Help wanted: Utility industry faces worker shortage
Baby boomers are retiring, and that's not good news for the utility industry, which employs thousands of them to repair electric lines and perform other work necessary to keep power flowing to homes and businesses.
As they look to recruit new workers, utilities are touting the wages they pay, which they did at a career fair hosted this week by Thaddeus Stevens College of Technology in Lancaster for students in mechanical, plumbing, HVAC, and water and environmental technology programs.
The average utility wage in Pennsylvania is just over $93,000 per year, which is nearly twice the average wage for all industries.
According to the U.S. Bureau of Labor Statistics, there has been an 11 percent increase in utility jobs in the last five years.
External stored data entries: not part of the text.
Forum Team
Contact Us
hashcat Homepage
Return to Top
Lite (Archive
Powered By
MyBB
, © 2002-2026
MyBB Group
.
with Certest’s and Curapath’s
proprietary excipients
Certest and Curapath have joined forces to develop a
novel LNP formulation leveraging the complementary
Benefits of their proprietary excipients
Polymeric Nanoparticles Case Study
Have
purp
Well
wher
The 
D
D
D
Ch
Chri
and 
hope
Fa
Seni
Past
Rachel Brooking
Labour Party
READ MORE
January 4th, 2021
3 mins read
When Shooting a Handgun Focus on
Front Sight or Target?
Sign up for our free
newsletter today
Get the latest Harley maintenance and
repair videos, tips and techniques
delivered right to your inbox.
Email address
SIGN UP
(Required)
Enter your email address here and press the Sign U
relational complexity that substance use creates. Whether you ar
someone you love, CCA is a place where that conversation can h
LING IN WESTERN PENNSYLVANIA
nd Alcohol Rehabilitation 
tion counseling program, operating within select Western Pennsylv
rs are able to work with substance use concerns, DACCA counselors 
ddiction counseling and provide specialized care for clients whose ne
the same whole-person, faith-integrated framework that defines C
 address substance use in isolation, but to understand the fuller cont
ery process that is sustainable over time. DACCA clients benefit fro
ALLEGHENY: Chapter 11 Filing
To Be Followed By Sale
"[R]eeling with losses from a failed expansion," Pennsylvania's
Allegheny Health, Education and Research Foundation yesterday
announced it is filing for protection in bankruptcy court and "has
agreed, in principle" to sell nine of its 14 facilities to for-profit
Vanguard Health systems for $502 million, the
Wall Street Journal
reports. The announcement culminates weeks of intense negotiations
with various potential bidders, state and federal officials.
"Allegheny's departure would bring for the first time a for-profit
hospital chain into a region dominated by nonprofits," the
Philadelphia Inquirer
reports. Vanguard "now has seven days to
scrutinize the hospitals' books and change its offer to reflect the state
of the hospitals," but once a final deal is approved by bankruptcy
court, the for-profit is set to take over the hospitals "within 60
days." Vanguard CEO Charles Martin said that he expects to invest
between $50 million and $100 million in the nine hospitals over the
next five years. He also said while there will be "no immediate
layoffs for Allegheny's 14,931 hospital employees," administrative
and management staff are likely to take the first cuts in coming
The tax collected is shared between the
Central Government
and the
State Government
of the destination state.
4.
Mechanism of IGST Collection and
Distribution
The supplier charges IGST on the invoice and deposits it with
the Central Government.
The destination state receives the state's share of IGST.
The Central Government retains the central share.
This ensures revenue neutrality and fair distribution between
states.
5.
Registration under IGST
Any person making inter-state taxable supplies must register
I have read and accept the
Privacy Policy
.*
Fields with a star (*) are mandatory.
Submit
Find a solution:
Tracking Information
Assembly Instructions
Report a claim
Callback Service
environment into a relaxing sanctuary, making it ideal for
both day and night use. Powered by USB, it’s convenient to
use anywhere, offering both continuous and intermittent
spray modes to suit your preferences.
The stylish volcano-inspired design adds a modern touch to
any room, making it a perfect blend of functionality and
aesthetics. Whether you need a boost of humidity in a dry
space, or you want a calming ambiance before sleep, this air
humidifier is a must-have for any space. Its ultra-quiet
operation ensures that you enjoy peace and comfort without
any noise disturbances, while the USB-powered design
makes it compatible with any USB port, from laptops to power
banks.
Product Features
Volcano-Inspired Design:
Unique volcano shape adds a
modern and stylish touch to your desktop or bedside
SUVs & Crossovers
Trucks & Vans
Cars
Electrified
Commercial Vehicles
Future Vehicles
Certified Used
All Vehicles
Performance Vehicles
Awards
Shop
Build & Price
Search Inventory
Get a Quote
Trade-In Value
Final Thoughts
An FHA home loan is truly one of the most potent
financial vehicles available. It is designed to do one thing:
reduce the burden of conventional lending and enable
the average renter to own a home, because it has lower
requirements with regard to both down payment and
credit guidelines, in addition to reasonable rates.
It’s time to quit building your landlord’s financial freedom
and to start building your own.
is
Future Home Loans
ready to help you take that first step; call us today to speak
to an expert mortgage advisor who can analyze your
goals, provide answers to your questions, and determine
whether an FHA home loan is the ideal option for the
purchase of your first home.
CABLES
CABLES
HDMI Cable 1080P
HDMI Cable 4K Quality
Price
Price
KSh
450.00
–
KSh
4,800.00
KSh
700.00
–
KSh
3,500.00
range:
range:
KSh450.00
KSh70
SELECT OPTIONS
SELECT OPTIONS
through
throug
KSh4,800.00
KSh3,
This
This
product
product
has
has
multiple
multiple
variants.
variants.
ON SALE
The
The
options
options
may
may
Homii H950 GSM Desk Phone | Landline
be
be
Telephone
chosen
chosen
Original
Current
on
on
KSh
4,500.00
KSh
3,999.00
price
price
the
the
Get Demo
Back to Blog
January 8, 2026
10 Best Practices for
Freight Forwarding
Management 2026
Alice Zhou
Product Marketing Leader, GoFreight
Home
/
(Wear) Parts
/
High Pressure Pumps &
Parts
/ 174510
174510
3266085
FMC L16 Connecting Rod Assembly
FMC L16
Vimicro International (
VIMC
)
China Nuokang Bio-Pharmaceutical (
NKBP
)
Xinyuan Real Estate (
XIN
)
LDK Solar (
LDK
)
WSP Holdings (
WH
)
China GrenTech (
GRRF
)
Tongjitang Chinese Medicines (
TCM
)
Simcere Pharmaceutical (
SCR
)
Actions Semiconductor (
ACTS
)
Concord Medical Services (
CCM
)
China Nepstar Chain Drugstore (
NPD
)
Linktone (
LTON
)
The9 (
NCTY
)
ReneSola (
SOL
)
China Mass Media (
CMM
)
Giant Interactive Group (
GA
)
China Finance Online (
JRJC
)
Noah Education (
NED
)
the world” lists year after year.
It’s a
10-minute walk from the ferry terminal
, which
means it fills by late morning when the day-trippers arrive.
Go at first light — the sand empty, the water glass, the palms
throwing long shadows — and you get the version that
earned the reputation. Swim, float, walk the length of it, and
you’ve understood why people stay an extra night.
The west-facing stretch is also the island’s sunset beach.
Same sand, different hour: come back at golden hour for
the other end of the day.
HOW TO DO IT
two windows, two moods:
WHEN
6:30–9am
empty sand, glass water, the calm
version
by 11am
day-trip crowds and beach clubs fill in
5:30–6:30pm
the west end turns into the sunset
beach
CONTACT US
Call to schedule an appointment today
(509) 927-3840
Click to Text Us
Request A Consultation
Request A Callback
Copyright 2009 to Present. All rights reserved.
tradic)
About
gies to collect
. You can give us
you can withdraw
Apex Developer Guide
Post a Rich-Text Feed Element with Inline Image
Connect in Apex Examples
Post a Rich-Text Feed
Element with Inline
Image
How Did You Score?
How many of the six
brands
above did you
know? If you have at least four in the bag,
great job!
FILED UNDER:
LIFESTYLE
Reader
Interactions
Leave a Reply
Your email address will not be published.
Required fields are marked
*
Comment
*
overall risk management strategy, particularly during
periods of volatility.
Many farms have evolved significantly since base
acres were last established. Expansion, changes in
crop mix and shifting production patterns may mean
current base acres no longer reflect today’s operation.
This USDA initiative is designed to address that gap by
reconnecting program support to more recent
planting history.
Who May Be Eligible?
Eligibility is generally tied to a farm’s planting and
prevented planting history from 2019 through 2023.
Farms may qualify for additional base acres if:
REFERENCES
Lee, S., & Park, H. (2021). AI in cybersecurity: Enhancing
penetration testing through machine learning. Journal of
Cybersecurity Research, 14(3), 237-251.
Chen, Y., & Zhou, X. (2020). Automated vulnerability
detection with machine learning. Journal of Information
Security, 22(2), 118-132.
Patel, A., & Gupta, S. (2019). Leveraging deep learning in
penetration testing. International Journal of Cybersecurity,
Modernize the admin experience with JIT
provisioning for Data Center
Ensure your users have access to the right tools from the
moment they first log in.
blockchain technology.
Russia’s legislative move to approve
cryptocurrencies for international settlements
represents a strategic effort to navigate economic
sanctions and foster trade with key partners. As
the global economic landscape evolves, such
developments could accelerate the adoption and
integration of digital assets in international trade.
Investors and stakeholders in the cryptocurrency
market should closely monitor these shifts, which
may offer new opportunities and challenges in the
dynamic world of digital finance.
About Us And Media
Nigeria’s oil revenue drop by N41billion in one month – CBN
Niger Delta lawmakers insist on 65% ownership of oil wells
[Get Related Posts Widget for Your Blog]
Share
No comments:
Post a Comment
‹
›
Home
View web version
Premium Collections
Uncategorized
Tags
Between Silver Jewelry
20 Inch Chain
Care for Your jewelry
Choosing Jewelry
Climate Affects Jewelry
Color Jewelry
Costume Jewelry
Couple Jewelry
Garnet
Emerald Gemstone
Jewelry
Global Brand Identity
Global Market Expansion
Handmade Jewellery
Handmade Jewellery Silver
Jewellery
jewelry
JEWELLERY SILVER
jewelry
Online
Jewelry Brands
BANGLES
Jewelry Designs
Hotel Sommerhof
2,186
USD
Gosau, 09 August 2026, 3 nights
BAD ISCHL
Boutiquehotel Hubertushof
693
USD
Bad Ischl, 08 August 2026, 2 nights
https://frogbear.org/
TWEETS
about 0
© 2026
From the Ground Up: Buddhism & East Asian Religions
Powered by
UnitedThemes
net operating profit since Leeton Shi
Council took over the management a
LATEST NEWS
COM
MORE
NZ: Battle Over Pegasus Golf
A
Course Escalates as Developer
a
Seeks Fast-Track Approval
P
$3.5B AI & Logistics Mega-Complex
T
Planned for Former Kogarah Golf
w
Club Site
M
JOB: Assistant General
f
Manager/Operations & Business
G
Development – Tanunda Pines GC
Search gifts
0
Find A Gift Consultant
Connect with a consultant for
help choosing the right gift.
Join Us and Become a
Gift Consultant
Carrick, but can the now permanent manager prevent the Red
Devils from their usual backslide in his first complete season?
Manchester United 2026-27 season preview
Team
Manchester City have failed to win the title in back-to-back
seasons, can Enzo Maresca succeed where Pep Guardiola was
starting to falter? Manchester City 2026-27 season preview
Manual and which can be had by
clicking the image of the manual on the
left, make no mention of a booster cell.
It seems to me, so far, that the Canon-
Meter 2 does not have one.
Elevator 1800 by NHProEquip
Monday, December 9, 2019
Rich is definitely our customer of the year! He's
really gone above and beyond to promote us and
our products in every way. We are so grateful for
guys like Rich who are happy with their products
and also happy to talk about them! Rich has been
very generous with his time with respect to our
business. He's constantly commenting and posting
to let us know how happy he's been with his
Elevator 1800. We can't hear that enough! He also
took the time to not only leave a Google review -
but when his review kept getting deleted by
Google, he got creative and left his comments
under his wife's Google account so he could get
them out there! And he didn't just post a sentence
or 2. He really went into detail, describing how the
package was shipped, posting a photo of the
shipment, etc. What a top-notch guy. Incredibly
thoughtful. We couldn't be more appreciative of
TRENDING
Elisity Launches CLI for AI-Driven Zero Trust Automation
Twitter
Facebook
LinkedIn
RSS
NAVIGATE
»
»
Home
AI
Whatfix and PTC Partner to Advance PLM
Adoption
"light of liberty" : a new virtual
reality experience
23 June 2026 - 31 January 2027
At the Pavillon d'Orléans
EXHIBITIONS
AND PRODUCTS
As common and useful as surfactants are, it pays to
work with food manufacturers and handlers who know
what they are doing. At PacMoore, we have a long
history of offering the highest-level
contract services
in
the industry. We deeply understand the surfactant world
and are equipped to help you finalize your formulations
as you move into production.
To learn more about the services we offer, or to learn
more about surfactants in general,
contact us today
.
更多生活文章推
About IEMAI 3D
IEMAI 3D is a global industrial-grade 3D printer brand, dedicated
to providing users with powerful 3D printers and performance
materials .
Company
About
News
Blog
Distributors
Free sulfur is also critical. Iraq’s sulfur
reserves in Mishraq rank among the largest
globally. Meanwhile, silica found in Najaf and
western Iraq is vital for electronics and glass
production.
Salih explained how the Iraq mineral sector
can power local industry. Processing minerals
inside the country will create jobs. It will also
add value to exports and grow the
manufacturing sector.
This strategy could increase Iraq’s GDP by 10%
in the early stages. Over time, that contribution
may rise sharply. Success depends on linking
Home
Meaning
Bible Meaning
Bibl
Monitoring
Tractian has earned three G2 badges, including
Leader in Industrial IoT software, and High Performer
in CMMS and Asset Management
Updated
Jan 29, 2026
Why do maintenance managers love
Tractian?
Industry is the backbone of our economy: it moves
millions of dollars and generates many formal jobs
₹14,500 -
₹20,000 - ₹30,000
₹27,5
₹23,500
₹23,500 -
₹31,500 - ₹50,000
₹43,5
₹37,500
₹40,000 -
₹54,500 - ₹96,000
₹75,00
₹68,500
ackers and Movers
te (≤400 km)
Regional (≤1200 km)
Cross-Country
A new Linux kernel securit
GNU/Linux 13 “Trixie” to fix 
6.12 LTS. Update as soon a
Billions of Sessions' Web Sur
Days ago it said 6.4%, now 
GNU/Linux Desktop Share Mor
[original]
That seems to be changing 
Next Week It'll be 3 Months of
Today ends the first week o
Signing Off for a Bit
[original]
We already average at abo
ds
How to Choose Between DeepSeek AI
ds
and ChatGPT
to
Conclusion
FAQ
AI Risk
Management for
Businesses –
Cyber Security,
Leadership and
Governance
But it has been difficult to find workers to fill them.
The next generation is needed soon
"Our lineworker workforce throughout FirstEnergy continues to age," said Ed Shuttleworth, regional president for Met Ed, adding: "It takes years of specialized training and on-the-job training to become a skilled lineworker."
Besides the retirement of the current workforce, other factors have led to the workforce shortage, such as the need to support new systems and technologies. Engineers, plant operators, field staff – including people who maintain existing systems and build new systems – are all in high demand, as are specialists in areas like cyber security.
"These are great jobs with excellent salaries and benefits which allow individuals to realize the American dream of home-ownership, purchasing cars, taking vacations, and in effect, driving the economy," said William Griscom, president of Thaddeus Stevens College of Technology. "We must ensure that these careers do not hide in plain sight from the next generation of workers."
Job security is one reason why Laura Perry, a student in Thaddeus Stevens' water and environmental technology program, is choosing a career in the utility industry.
"It’s both a public service and it also helps our environment, and it’s something that will always be needed. Our need for clean water will never go away," she said.
Nationally, utilities are expected to hire an additional 70,000 workers by the year 2020. And future growth is expected to create an estimated 1.5 million utility jobs by 2030.
While the projections are great for skilled job seekers, the situation is dire when seen through the other side of the looking glass. Experts say the labor shortage is an impediment to economic development and growth, and is only expected to grow in the coming years.
"This is an issue that goes far beyond the utility agency. It’s an issue that has the potential to impact all of us in terms of the reliability and the cost of our utility services and the health and safety of our communities," warned Pennsylvania Public Utility Commission Chairwoman Gladys Brown.